Problem 1 >> Return, unchanged, the lines of the records starting at the line that contains "อย่างไรก็ตาม ระหว่างเดินทางไปยังจุดเกิดเหตุ ก่อนถึงพื้นที่" and ending at the line that contains "คืนที่ผ่านมา", with both of those lines included.

______________________________

They are a *great* mix! My border Terrier joined my family last Christmas. I had 5 cats at the time. 3 younger ones & 2 old cats (14 & 19) & he was great with them. He learned his place & respected them after with no injury to him, or them. He plays 'chase' with his black cat best friend, Stabby. If Rufus is lying down my cat goes up to him & starts patting him until he does. It looks bad to outsiders to see him chasing the cat but Stabby makes him chase him & makes sure he's never more (or less) than a foot in front of him. He loves all the cats & sleeps with them, sharing his bed with Stabby too. Even my cat who wasn't a dog fan loves him. (That could be because it stops neighbourhood cara coming in!) I read, worryingly that borders like your cats but are not friendly to other cats. That has not been the case at all! One of the neighbours cats still comes in because he knows my dog is ok. He wants to go & lick & play with every cat he sees on the street, though I don't allow him to but a cat around the corner still came up to him & now runs up to greet him as a result. So far as the other animals are concerned the only ones I wouldn't trust him with are rodents. He was fine with the neighbour's loose rabbits & has been fine with birds we rescue from the cats & sometimes raise, great with my African Pygymy Hedgehog (just wary - it's sharp!) & no problem with my tortoises. My harvest mice & hamsters he would definitely kill. His reaction proves it. He helped Stabby kill a rat unfortunately & reacts the same to my pets.
We had a lurcher when we had 7 cats & he was super with them. Loved them all. If you get them from puppies especially, they accept your cats. I'm so sorry about your Samoyed, it's very hard to lose your pets. I hope you manage to fill the gap left behind successfully? Hope this helps?
Love,
Sharon.
Xxx


----------

______________________________

Problem 2 >> Retype the part of the forum post about a border terrier living with cats starting at "We had a lurcher" and ending at "Hope this helps?", keeping every character unchanged.

(Collected data)
______________________________

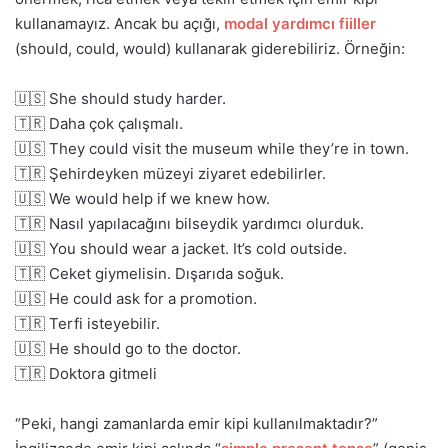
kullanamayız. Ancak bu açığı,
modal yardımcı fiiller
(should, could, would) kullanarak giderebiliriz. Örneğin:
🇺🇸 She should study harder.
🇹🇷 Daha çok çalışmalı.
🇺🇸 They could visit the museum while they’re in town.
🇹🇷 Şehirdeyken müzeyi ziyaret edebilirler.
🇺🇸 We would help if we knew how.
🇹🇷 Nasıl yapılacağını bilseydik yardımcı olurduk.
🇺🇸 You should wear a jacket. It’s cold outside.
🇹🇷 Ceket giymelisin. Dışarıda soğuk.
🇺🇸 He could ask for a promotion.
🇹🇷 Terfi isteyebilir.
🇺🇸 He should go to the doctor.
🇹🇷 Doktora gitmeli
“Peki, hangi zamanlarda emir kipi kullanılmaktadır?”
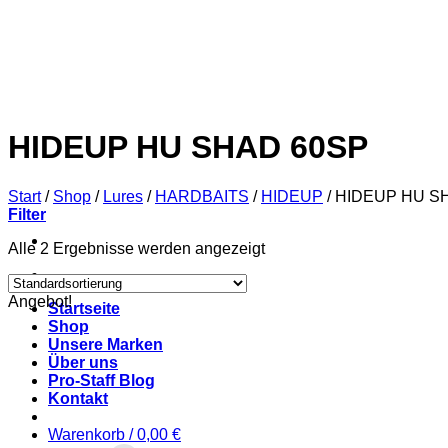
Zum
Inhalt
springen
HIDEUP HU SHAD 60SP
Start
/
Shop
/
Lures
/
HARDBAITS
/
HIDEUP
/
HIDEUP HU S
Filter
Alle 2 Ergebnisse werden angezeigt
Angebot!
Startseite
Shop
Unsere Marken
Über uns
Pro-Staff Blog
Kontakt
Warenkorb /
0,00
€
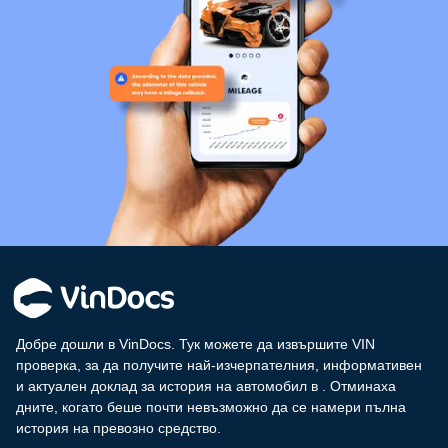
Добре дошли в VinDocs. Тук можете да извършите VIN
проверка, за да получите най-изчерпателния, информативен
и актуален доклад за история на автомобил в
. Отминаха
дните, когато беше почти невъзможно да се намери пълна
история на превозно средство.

______________________________

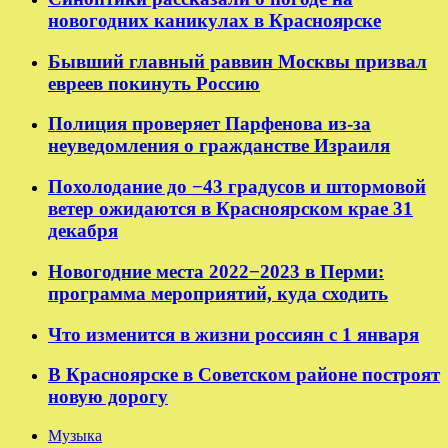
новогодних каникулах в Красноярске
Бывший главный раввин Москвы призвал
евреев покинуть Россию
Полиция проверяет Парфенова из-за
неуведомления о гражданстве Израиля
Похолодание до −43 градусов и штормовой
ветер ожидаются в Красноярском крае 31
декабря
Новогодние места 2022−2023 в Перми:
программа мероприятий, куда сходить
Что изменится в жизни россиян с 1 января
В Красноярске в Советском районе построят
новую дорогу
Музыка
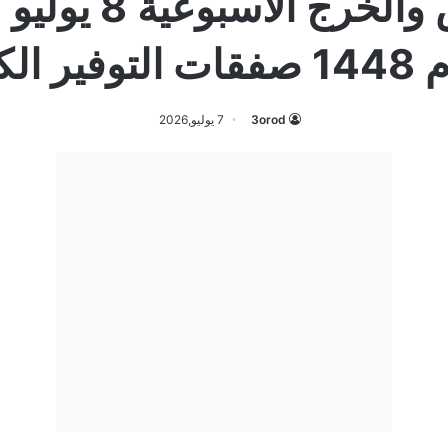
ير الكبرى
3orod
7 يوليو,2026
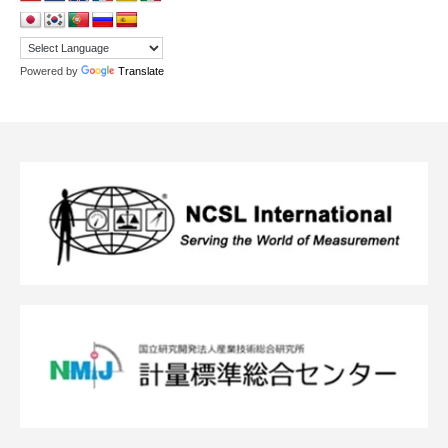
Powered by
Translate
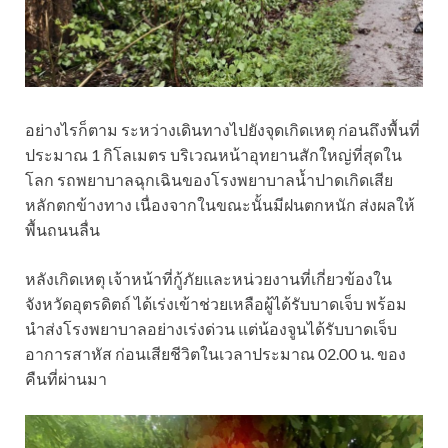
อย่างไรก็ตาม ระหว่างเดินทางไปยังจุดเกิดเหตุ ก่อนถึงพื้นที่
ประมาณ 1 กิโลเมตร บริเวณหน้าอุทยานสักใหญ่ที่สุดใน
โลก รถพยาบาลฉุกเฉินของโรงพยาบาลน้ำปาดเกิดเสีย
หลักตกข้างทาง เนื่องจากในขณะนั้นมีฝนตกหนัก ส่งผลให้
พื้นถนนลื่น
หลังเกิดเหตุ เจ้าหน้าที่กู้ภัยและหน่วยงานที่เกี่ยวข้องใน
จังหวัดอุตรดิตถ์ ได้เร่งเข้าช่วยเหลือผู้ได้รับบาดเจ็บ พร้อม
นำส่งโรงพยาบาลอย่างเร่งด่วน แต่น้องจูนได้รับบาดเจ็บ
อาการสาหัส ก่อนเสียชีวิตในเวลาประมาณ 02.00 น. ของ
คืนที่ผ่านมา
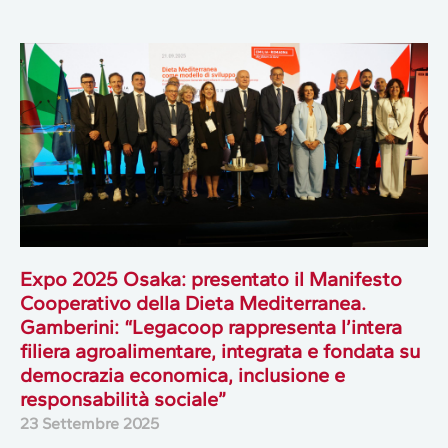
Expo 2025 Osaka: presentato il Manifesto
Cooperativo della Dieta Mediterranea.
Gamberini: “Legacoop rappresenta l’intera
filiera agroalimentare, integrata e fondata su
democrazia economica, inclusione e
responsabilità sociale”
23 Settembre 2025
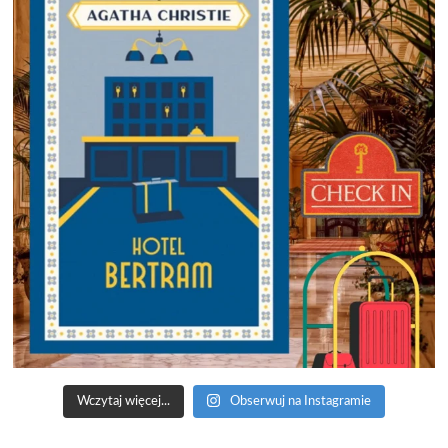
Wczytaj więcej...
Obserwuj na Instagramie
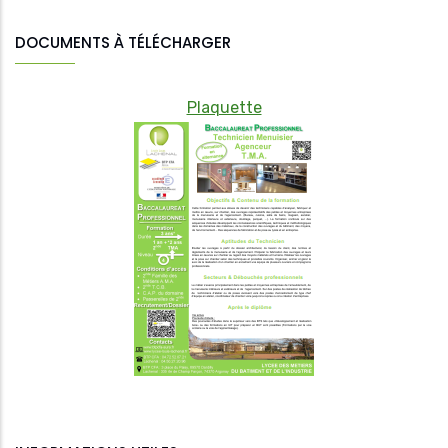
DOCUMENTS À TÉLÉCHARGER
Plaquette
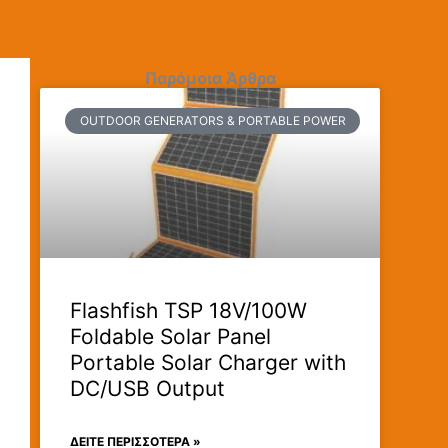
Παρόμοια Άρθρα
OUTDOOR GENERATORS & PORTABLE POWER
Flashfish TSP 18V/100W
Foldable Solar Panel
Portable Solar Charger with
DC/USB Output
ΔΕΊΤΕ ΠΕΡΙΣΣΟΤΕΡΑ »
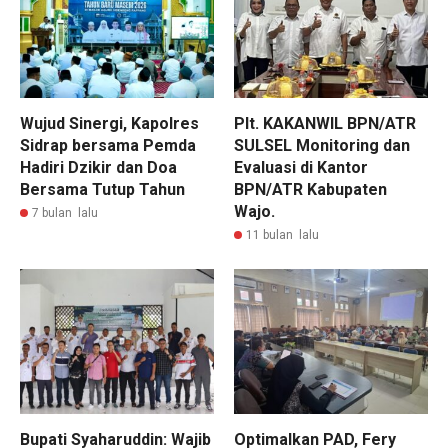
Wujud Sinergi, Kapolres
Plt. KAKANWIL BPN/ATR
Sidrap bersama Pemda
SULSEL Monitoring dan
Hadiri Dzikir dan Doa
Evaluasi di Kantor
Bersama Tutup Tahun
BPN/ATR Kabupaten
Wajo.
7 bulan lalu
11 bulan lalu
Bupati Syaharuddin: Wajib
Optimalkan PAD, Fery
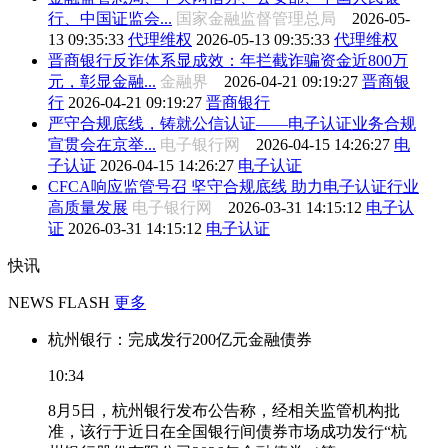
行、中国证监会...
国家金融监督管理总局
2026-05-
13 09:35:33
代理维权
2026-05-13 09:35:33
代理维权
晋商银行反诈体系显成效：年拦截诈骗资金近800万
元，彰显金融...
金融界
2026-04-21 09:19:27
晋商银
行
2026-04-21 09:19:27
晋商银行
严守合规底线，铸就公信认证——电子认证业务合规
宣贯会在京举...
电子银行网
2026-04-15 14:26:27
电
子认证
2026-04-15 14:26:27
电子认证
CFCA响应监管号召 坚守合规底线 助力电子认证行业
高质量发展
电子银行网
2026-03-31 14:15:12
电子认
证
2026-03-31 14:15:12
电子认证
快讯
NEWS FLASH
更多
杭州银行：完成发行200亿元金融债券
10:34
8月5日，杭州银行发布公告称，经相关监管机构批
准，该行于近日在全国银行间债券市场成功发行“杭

______________________________

Solution 1 >>
อย่างไรก็ตาม ระหว่างเดินทางไปยังจุดเกิดเหตุ ก่อนถึงพื้นที่
ประมาณ 1 กิโลเมตร บริเวณหน้าอุทยานสักใหญ่ที่สุดใน
โลก รถพยาบาลฉุกเฉินของโรงพยาบาลน้ำปาดเกิดเสีย
หลักตกข้างทาง เนื่องจากในขณะนั้นมีฝนตกหนัก ส่งผลให้
พื้นถนนลื่น
หลังเกิดเหตุ เจ้าหน้าที่กู้ภัยและหน่วยงานที่เกี่ยวข้องใน
จังหวัดอุตรดิตถ์ ได้เร่งเข้าช่วยเหลือผู้ได้รับบาดเจ็บ พร้อม
นำส่งโรงพยาบาลอย่างเร่งด่วน แต่น้องจูนได้รับบาดเจ็บ
อาการสาหัส ก่อนเสียชีวิตในเวลาประมาณ 02.00 น. ของ
คืนที่ผ่านมา

Solution 2 >>
We had a lurcher when we had 7 cats & he was super with them. Loved them all. If you get them from puppies especially, they accept your cats. I'm so sorry about your Samoyed, it's very hard to lose your pets. I hope you manage to fill the gap left behind successfully? Hope this helps?